We have tried to connect our daughters to the farm but so far they don’t come much, haven’t come much.  I can’t say I blame them, for I find something familiar in their separating and independence. Nothing my parents could show me was what I wanted as a young person.  But now my dad is 89 years old and I am a grandparent and I’ve learned slowly over all these years about the connections between generations, among so many things. 

Sam and I, we can have patience for their return. 

Family, maybe it’s like building the soil, where you layer listening, trusting, offering consistency and loving them over and through the absences when you don’t see them, just as regenerative agriculture seeks to recapture the health of the land by fostering biodiversity, enriching the soil, and minimizing harm in slow time. Sam often talks about passing down not just the farm but also a legacy of resilience and care for the planet, and I want the same; and also for people, care for people.

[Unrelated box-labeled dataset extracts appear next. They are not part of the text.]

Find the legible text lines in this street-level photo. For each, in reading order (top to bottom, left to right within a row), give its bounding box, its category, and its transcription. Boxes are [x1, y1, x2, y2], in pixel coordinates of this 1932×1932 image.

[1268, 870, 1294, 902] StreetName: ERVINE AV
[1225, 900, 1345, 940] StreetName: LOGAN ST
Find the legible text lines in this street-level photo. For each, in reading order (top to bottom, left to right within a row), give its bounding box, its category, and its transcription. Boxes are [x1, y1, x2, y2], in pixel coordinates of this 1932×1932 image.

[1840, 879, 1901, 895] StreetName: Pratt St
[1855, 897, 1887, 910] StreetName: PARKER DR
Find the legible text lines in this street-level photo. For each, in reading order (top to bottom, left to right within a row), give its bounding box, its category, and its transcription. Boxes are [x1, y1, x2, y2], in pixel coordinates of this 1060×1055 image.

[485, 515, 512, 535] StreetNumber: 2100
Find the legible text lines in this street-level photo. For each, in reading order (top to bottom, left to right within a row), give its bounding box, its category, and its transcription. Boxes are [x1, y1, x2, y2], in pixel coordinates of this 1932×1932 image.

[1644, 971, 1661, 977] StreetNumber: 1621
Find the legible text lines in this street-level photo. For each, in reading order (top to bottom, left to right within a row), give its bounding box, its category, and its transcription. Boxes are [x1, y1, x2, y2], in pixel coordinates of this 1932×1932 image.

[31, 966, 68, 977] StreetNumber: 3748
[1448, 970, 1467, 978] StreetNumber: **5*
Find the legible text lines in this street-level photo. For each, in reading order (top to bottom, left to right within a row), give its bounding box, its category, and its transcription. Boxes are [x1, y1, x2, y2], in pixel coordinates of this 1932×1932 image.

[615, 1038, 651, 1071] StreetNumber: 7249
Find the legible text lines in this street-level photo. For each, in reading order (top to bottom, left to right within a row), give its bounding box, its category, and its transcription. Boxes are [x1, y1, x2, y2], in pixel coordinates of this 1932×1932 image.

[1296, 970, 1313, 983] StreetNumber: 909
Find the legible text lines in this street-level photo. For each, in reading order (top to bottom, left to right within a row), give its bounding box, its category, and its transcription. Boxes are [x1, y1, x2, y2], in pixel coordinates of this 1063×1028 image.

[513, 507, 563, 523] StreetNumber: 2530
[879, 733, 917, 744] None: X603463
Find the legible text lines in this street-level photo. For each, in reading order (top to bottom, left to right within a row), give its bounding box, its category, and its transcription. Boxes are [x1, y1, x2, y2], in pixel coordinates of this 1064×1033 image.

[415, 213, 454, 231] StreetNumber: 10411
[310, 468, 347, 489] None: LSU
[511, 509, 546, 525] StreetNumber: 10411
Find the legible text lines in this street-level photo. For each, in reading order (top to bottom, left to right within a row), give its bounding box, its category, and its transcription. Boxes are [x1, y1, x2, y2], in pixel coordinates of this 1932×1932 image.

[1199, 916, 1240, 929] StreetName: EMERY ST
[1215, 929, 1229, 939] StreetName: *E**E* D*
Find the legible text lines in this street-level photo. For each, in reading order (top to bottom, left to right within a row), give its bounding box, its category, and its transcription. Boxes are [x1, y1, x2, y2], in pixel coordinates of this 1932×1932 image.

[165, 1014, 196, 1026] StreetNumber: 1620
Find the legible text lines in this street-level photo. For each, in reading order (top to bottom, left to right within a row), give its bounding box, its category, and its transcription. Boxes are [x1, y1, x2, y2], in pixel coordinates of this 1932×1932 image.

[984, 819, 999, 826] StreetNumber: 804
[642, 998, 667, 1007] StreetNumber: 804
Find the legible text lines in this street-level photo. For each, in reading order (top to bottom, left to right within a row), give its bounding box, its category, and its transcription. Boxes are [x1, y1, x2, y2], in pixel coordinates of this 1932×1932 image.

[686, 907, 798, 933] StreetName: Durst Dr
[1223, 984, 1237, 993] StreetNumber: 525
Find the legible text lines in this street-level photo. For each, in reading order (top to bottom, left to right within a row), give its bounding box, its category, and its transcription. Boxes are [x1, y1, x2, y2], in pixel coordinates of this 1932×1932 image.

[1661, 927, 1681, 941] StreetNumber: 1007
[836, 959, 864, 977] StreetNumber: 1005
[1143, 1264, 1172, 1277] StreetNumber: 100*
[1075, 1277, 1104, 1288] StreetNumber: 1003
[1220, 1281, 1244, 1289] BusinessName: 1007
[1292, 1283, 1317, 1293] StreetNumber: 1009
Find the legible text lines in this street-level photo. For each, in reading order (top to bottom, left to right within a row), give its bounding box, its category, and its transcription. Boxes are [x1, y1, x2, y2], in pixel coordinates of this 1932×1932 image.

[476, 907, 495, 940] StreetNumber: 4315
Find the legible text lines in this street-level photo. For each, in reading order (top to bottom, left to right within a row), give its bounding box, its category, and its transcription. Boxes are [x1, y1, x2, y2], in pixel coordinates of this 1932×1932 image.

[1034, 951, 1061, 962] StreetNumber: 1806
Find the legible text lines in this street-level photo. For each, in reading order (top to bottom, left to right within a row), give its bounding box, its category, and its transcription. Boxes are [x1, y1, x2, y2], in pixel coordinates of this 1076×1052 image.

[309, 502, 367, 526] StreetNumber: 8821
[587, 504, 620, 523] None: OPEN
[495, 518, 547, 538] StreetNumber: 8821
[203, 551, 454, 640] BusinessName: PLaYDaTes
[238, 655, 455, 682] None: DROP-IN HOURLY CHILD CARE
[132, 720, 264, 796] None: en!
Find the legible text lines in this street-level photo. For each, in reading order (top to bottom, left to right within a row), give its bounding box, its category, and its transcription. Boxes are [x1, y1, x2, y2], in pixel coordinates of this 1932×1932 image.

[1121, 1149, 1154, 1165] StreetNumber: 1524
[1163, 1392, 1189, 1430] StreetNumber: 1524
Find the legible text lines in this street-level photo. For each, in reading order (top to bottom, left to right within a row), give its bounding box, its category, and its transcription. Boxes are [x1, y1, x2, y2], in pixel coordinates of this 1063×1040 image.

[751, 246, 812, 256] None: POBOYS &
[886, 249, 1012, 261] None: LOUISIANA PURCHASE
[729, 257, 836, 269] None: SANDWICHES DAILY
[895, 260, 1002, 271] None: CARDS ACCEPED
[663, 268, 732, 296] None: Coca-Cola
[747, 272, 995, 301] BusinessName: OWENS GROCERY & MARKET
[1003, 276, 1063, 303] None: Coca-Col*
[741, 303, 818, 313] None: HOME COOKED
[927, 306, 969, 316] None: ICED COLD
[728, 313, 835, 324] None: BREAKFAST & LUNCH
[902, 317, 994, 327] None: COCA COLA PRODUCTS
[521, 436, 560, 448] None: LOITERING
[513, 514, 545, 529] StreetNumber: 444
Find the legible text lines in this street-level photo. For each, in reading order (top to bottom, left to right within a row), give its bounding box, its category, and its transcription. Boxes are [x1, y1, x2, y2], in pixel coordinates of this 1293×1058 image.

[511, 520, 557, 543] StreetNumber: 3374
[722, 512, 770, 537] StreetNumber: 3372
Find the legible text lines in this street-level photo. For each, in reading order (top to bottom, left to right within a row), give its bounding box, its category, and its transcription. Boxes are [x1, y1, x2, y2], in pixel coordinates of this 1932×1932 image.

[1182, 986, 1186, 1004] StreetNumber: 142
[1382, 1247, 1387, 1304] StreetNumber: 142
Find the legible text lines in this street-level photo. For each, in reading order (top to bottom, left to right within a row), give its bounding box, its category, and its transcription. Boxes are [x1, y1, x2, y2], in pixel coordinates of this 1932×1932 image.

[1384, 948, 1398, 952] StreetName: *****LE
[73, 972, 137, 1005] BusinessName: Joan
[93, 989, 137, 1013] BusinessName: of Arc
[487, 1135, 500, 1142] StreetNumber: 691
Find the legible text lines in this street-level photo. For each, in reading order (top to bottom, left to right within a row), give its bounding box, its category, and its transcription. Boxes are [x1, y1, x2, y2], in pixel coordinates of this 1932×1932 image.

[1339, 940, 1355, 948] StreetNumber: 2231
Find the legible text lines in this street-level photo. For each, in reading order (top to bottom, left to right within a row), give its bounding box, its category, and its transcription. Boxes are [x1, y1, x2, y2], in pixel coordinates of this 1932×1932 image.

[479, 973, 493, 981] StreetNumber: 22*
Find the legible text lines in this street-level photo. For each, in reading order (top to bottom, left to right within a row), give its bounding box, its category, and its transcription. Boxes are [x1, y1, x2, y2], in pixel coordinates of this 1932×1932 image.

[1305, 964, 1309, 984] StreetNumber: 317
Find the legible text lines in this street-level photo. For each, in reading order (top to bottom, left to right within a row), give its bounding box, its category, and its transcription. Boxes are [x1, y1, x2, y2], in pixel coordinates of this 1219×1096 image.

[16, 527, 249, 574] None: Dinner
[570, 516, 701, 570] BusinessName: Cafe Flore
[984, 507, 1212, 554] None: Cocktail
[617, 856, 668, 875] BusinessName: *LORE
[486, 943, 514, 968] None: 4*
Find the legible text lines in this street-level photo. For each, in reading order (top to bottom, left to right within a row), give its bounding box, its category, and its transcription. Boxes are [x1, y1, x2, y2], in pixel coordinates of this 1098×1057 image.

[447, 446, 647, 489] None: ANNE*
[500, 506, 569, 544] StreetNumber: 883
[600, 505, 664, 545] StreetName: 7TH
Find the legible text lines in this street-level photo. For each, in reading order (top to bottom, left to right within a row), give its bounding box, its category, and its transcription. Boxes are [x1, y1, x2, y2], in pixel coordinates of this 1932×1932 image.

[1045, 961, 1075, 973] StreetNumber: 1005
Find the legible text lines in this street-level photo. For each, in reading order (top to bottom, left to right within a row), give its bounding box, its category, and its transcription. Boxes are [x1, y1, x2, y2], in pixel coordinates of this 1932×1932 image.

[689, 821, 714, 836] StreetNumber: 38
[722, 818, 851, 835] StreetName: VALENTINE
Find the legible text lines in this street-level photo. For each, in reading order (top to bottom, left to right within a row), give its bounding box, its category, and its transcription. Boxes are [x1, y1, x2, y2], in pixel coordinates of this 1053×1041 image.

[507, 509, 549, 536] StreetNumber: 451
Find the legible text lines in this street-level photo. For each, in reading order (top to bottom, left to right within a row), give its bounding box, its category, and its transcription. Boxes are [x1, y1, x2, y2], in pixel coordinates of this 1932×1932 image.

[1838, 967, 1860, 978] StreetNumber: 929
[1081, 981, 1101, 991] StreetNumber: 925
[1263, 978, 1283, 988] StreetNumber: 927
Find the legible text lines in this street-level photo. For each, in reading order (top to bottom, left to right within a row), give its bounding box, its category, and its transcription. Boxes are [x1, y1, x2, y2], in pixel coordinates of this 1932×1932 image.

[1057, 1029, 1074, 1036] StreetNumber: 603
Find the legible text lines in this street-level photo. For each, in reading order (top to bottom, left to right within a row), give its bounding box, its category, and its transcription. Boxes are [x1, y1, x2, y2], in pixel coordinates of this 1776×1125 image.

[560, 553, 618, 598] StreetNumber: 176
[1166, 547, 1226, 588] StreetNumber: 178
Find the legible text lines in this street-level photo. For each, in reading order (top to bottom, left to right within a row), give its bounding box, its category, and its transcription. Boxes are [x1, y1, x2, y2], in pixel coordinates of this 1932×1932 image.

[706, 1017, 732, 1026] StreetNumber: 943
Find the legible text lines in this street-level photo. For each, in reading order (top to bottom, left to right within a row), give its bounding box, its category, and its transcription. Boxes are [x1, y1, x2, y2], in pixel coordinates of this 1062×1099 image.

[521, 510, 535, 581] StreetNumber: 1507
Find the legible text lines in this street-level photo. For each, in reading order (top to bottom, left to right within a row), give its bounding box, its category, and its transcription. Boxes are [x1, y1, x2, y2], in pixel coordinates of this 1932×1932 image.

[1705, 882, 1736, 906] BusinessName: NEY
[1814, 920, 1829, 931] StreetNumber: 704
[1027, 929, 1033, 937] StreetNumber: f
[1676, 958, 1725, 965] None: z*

Regenerative practices build resilience in the land against scarcity, empty calories, drought and pests. Fostering strong family and community bonds across generations builds resilience against the catastrophes that are coming our way through the channels of power, separation, greed and ignorance. It's about nurturing interconnectedness and all ways of knowing, repairing what's been damaged, and ensuring that what we leave behind is informed by what we have and continue to learn of indigenous and ancient ways of being and thriving in community.

As we work to strengthen our relationships within the family, we recognize that our efforts are intertwined with the land itself. We aim to create a sustainable ecosystem and we aim also  to create a sustainable legacy of love, understanding, and connection. Through this stewardship of the living things we hold dear, we hope to cultivate a future where our children and grandchildren feel rooted in both the land and in the enduring strength of family ties.

We hope for the future–all in these ways.